TEXT PASSAGE -
^^^^^^^^^^^^^^^^
Wikipedia cofounder Jimmy Wales discusses his new venture WikiTribune and the fight against fake news.

Jimmy Wales is one of the masterminds behind Wikipedia, an online encyclopedia that describes itself as “a multilingual, web-based, free content encyclopedia project”. 

Since launching in 2001, Wikipedia has become an internet colossus, reaching around 1.4 billion users accessing some 46 million articles in 300 languages each month.

In 2017, Wales turned his attention to a new project, “WikiTribune”, a news website, which was set up to promote what it calls “evidence-based journalism” in an attempt to combat fake news.

“I had been thinking about the idea for quite a long time … but what really provoked me was the sense during the last US election, all the talk about fake news, about [a] “post-truth” world and all those kinds of things,” Wales says.

Wales initially planned to wait until President Donald Trump’s first 100 days in office had passed but decided to put his plan into action earlier, after presidential aide Kellyanne Conway made reference to “alternative facts” regarding the number of people in attendance at Trump’s inauguration.

“I was just like ‘You know what? The 100 days is up’. This is not acceptable behaviour, facts do matter … it wasn’t just that, but that was the last straw. That was the thing that made me say “I’m going to do this now”.
^^^^^^^^^^^^^^^^
ENTRIES SHOWN -

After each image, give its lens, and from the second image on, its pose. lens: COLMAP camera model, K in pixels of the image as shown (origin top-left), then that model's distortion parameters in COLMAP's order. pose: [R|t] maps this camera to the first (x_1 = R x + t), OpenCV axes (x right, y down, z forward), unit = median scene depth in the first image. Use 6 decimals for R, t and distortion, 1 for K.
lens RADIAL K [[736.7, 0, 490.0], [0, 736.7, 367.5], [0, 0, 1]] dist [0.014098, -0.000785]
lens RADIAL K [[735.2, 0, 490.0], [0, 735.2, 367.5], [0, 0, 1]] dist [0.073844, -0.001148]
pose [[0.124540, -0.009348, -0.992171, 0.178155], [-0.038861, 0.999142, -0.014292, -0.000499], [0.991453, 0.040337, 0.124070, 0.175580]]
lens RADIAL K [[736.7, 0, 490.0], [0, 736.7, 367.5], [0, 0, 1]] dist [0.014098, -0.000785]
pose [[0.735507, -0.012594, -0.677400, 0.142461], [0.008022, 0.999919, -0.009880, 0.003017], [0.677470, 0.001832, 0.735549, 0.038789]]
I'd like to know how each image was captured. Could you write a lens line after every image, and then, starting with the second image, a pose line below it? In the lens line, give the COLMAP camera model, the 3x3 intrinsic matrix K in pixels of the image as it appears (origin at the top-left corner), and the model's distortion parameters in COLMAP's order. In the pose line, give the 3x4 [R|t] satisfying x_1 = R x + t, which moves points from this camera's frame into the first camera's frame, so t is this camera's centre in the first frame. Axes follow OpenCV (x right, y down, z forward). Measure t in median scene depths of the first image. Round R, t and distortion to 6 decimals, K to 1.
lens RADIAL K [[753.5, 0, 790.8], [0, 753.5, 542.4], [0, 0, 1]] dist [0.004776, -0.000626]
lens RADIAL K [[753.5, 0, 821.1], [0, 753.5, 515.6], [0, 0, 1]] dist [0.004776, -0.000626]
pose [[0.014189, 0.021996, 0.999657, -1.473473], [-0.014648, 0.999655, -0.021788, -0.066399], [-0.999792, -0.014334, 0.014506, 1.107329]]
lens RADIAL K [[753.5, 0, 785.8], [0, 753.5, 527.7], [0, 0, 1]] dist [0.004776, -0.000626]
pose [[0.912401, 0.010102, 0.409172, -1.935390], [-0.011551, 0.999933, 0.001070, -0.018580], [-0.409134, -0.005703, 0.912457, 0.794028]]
^^^^^^^^^^^^^^^^
TASK SET -
1) Decide whether each statement agrees with the passage about Jimmy Wales and WikiTribune, answering yes or no and quoting the words from the passage that settle it. (a) Wikipedia launched in 2001. (b) Wales waited until Donald Trump's first 100 days in office had passed before starting WikiTribune. (c) WikiTribune was set up to promote what it calls "evidence-based journalism."
2) Carry on the passage about Jimmy Wales and WikiTribune from its last sentence.
The material has no connection to the passage about Jimmy Wales and WikiTribune.

RESULTS BY TASK -
1)
(a) Yes: "Since launching in 2001, Wikipedia has become an internet colossus"
(b) No: "decided to put his plan into action earlier"
(c) Yes: "which was set up to promote what it calls “evidence-based journalism”"

2)
WikiTribune combines the work of journalists with volunteers, who contribute by proofreading, fact-checking and adding sources to the journalists’ articles.

We can't be silly and ignore potential problems ... but the existence of dark places on the internet doesn't disprove the existence of places of great light and joy.

by Jimmy Wales, WikiTribune founder

“The idea is to say let’s replicate and let’s build a healthy, strong community, much like the community that creates Wikipedia. It’s not wide open to everyone, we want people who are thoughtful and kind, interested in contributing in a positive way and I want that community to work side by side with the paid, professional journalists as equals.”

While Wales acknowledges that journalists have specialist knowledge and skills in areas such as interviewing and gaining access to sources, he feels that a wider community can contribute to news in a meaningful way.

He points to “slow” news stories, which unfold over a long period of time, and local news as areas where the community model might work well. 

But the venture has also had its critics, from those who say the platform undermines professional journalists by having volunteers fill the roles of copy editors for free, to those that question whether Wales’ optimism about the wisdom of crowds is naive.

“Maybe it is a bit naive,” he concedes, “But I hope not insanely so, Wikipedia has proven, largely, that there are a lot of nice people out there and they just want to help out and do something useful. 

“We can’t be silly and ignore potential problems … but the existence of dark places on the internet doesn’t disprove the existence of places of great light and joy.”